**Directive**: Select all lines in the records that include "muziekinspiratie".

··········

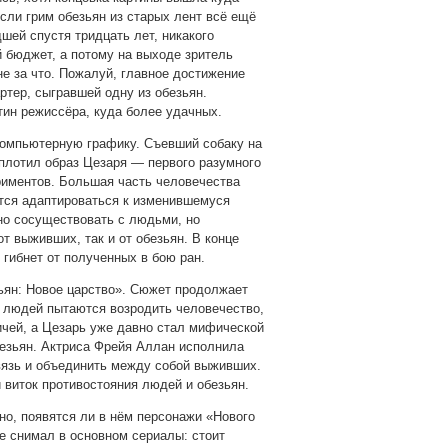
сли грим обезьян из старых лент всё ещё
шей спустя тридцать лет, никакого
й бюджет, а потому на выходе зритель
не за что. Пожалуй, главное достижение
тер, сыгравшей одну из обезьян.
тин режиссёра, куда более удачных.
 компьютерную графику. Съевший собаку на
плотил образ Цезаря — первого разумного
риментов. Большая часть человечества
ются адаптироваться к изменившемуся
но сосуществовать с людьми, но
т выживших, так и от обезьян. В конце
 гибнет от полученных в бою ран.
ьян: Новое царство». Сюжет продолжает
 людей пытаются возродить человечество,
чей, а Цезарь уже давно стал мифической
безьян. Актриса Фрейя Аллан исполнила
вязь и объединить между собой выживших.
 виток противостояния людей и обезьян.
о, появятся ли в нём персонажи «Нового
е снимал в основном сериалы: стоит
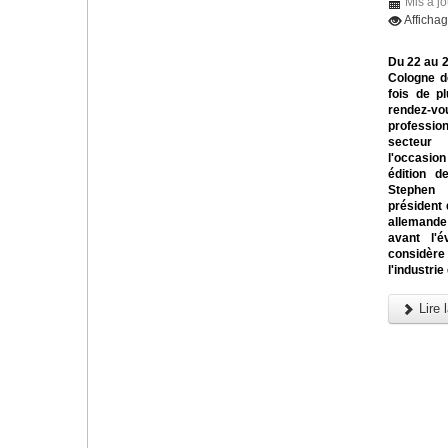
Mis à jo
Afficha
Du 22 au 
Cologne d
fois de pl
rendez
profess
secteur
l'occasi
édition d
Steph
président 
allemande
avant l'é
considère
l'industrie
Lire l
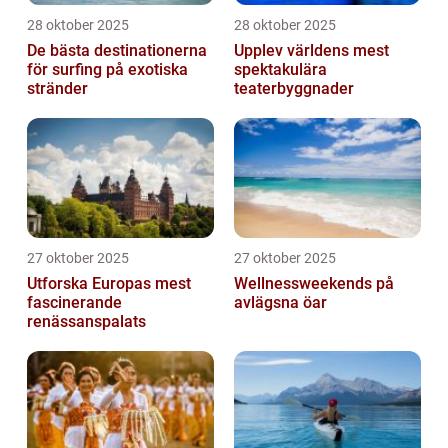
28 oktober 2025
28 oktober 2025
De bästa destinationerna
Upplev världens mest
för surfing på exotiska
spektakulära
stränder
teaterbyggnader
27 oktober 2025
27 oktober 2025
Utforska Europas mest
Wellnessweekends på
fascinerande
avlägsna öar
renässanspalats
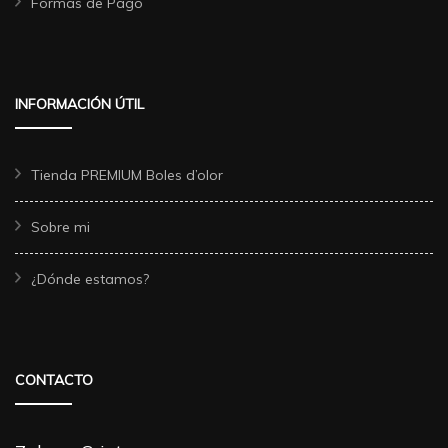
Formas de Pago
INFORMACIÓN ÚTIL
Tienda PREMIUM Boles d’olor
Sobre mi
¿Dónde estamos?
CONTACTO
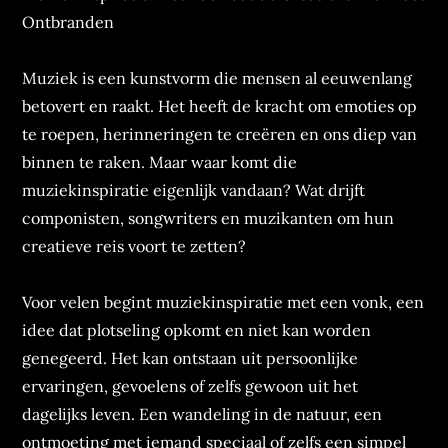
Ontbranden
Muziek is een kunstvorm die mensen al eeuwenlang
betovert en raakt. Het heeft de kracht om emoties op
te roepen, herinneringen te creëren en ons diep van
binnen te raken. Maar waar komt die
muziekinspiratie eigenlijk vandaan? Wat drijft
componisten, songwriters en muzikanten om hun
creatieve reis voort te zetten?
Voor velen begint muziekinspiratie met een vonk, een
idee dat plotseling opkomt en niet kan worden
genegeerd. Het kan ontstaan uit persoonlijke
ervaringen, gevoelens of zelfs gewoon uit het
dagelijks leven. Een wandeling in de natuur, een
ontmoeting met iemand speciaal of zelfs een simpel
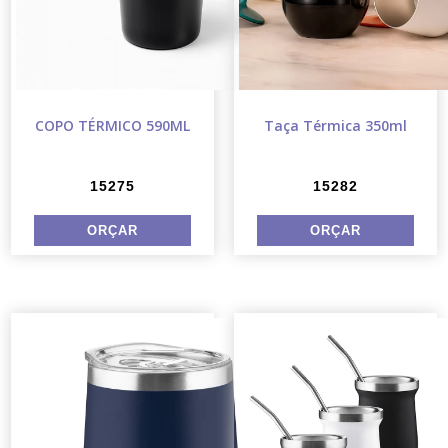
COPO TÉRMICO 590ML
Taça Térmica 350ml
15275
15282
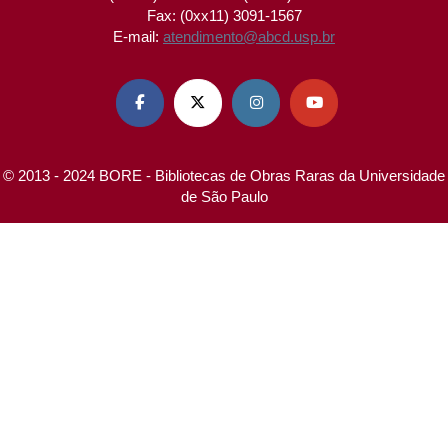
Fax: (0xx11) 3091-1567
E-mail:
atendimento@abcd.usp.br




© 2013 - 2024 BORE - Bibliotecas de Obras Raras da Universidade
de São Paulo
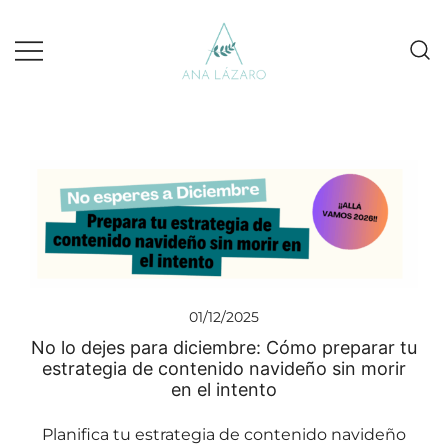
Gestion de redes sociales turismo
Ana Lazaro Marketing
01/12/2025
No lo dejes para diciembre: Cómo preparar tu
estrategia de contenido navideño sin morir
en el intento
Planifica tu estrategia de contenido navideño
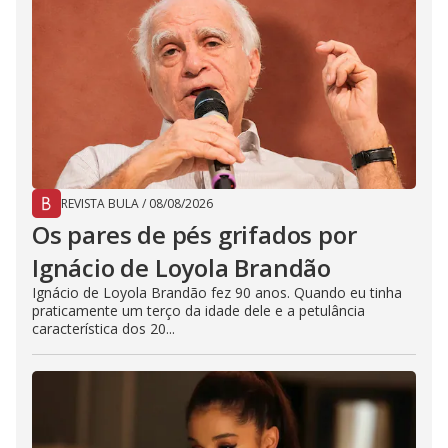
REVISTA BULA
/
08/08/2026
Os pares de pés grifados por
Ignácio de Loyola Brandão
Ignácio de Loyola Brandão fez 90 anos. Quando eu tinha
praticamente um terço da idade dele e a petulância
característica dos 20...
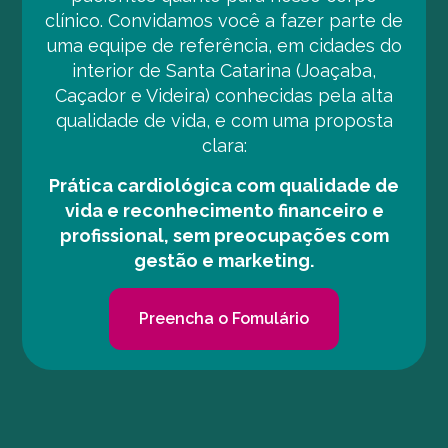
clínico. Convidamos você a fazer parte de
uma equipe de referência, em cidades do
interior de Santa Catarina (Joaçaba,
Caçador e Videira) conhecidas pela alta
qualidade de vida, e com uma proposta
clara:
Prática cardiológica com qualidade de
vida e reconhecimento financeiro e
profissional, sem preocupações com
gestão e marketing.
Preencha o Fomulário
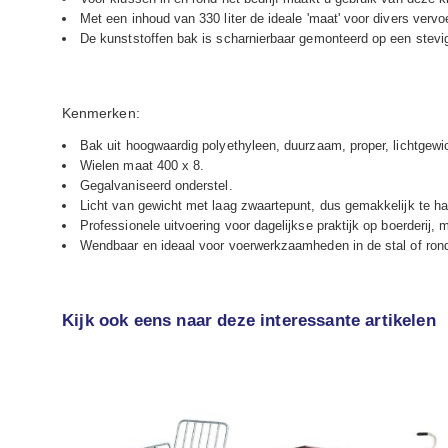
Met een inhoud van 330 liter de ideale 'maat' voor divers verv
De kunststoffen bak is scharnierbaar gemonteerd op een stevig,
Kenmerken:
Bak uit hoogwaardig polyethyleen, duurzaam, proper, lichtgewich
Wielen maat 400 x 8.
Gegalvaniseerd onderstel.
Licht van gewicht met laag zwaartepunt, dus gemakkelijk te han
Professionele uitvoering voor dagelijkse praktijk op boerderij,
Wendbaar en ideaal voor voerwerkzaamheden in de stal of rond
Kijk ook eens naar deze interessante artikelen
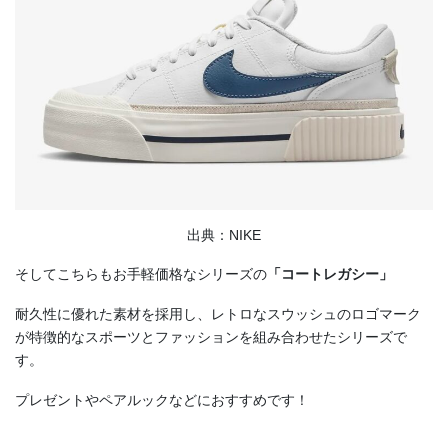
出典：NIKE
そしてこちらもお手軽価格なシリーズの
「コートレガシー」
耐久性に優れた素材を採用し、レトロなスウッシュのロゴマーク
が特徴的なスポーツとファッションを組み合わせたシリーズで
す。
プレゼントやペアルックなどにおすすめです！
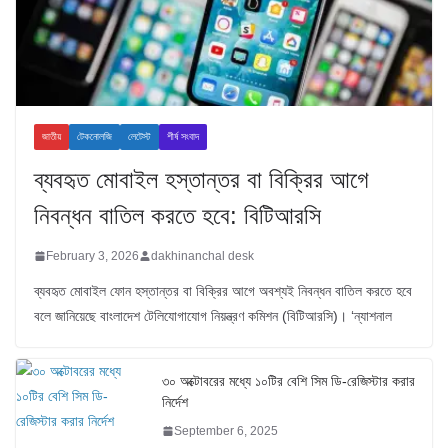
জাতীয়
টেকনোলজি
লেটেস্ট
শীর্ষ সংবাদ
ব্যবহৃত মোবাইল হস্তান্তর বা বিক্রির আগে
নিবন্ধন বাতিল করতে হবে: বিটিআরসি
February 3, 2026
dakhinanchal desk
ব্যবহৃত মোবাইল ফোন হস্তান্তর বা বিক্রির আগে অবশ্যই নিবন্ধন বাতিল করতে হবে
বলে জানিয়েছে বাংলাদেশ টেলিযোগাযোগ নিয়ন্ত্রণ কমিশন (বিটিআরসি)। ‘ন্যাশনাল
৩০ অক্টোবরের মধ্যে ১০টির বেশি সিম ডি-রেজিস্টার করার
নির্দেশ
September 6, 2025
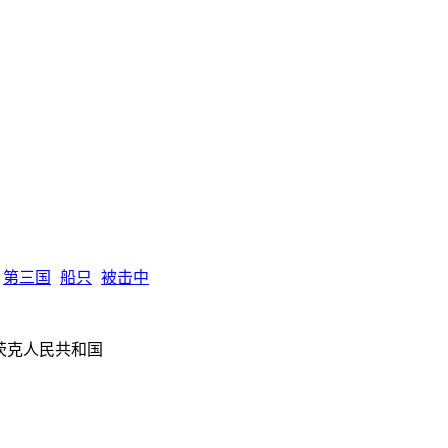
第三国
船只
被击中
涅茨克人民共和国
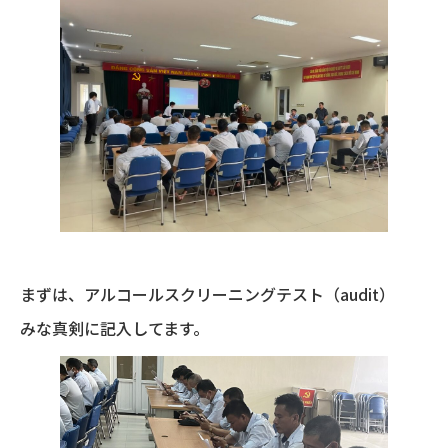
まずは、アルコールスクリーニングテスト（audit）
みな真剣に記入してます。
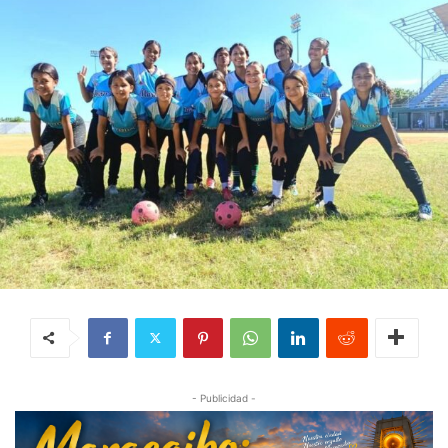
- Publicidad -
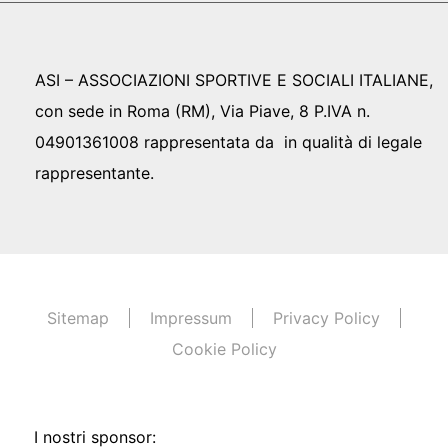
ASI – ASSOCIAZIONI SPORTIVE E SOCIALI ITALIANE,
con sede in Roma (RM), Via Piave, 8 P.IVA n.
04901361008 rappresentata da in qualità di legale
rappresentante.
Sitemap
Impressum
Privacy Policy
Cookie Policy
I nostri sponsor:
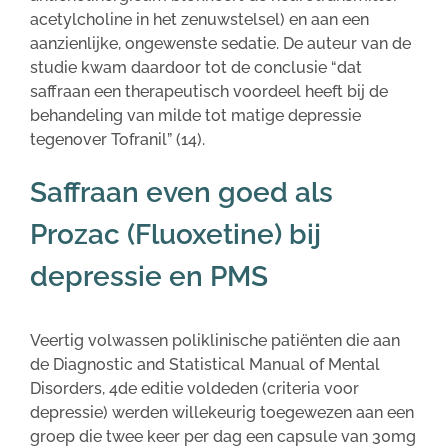
acetylcholine in het zenuwstelsel) en aan een
aanzienlijke, ongewenste sedatie. De auteur van de
studie kwam daardoor tot de conclusie “dat
saffraan een therapeutisch voordeel heeft bij de
behandeling van milde tot matige depressie
tegenover Tofranil” (14).
Saffraan even goed als
Prozac (Fluoxetine) bij
depressie en PMS
Veertig volwassen poliklinische patiënten die aan
de Diagnostic and Statistical Manual of Mental
Disorders, 4de editie voldeden (criteria voor
depressie) werden willekeurig toegewezen aan een
groep die twee keer per dag een capsule van 30mg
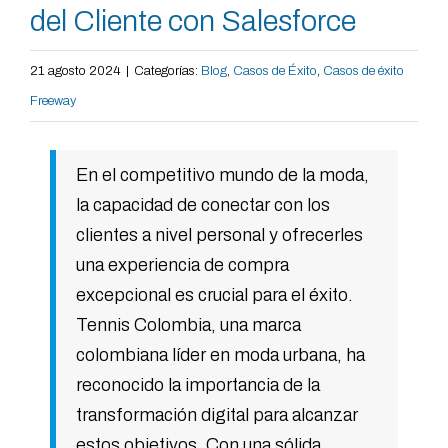
del Cliente con Salesforce
21 agosto 2024
|
Categorías:
Blog
,
Casos de Éxito
,
Casos de éxito
Freeway
En el competitivo mundo de la moda,
la capacidad de conectar con los
clientes a nivel personal y ofrecerles
una experiencia de compra
excepcional es crucial para el éxito.
Tennis Colombia, una marca
colombiana líder en moda urbana, ha
reconocido la importancia de la
transformación digital para alcanzar
estos objetivos. Con una sólida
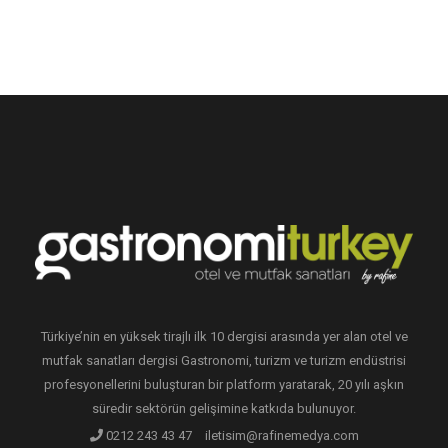
Türkiye’nin en yüksek tirajlı ilk 10 dergisi arasında yer alan otel ve
mutfak sanatları dergisi Gastronomi, turizm ve turizm endüstrisi
profesyonellerini buluşturan bir platform yaratarak, 20 yılı aşkın
süredir sektörün gelişimine katkıda bulunuyor.
0212 243 43 47
iletisim@rafinemedya.com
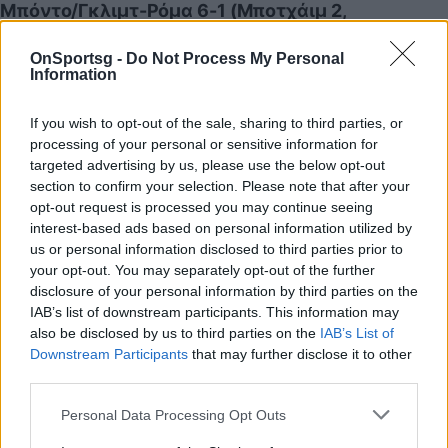
Μπόντο/Γκλιμτ-Ρόμα 6-1 (Μποτχάιμ 2,
Σολμπάκεν 2, Μπεργκ, Πελεγκρίνο – Πέρεθ)
OnSportsg -
Do Not Process My Personal
Information
If you wish to opt-out of the sale, sharing to third parties, or
processing of your personal or sensitive information for
targeted advertising by us, please use the below opt-out
section to confirm your selection. Please note that after your
opt-out request is processed you may continue seeing
interest-based ads based on personal information utilized by
us or personal information disclosed to third parties prior to
your opt-out. You may separately opt-out of the further
disclosure of your personal information by third parties on the
IAB’s list of downstream participants. This information may
Ρόμα-Μπόντο/Γκλιμτ 2-2 (Ιμπάνιεθ, Ελ Σαράουι –
also be disclosed by us to third parties on the
IAB’s List of
Σολμπάκεν, Μποτχάιμ)
Downstream Participants
that may further disclose it to other
third parties.
Personal Data Processing Opt Outs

··········

**Answer**:
muziekinspiratie eigenlijk vandaan? Wat drijft
Voor velen begint muziekinspiratie met een vonk, een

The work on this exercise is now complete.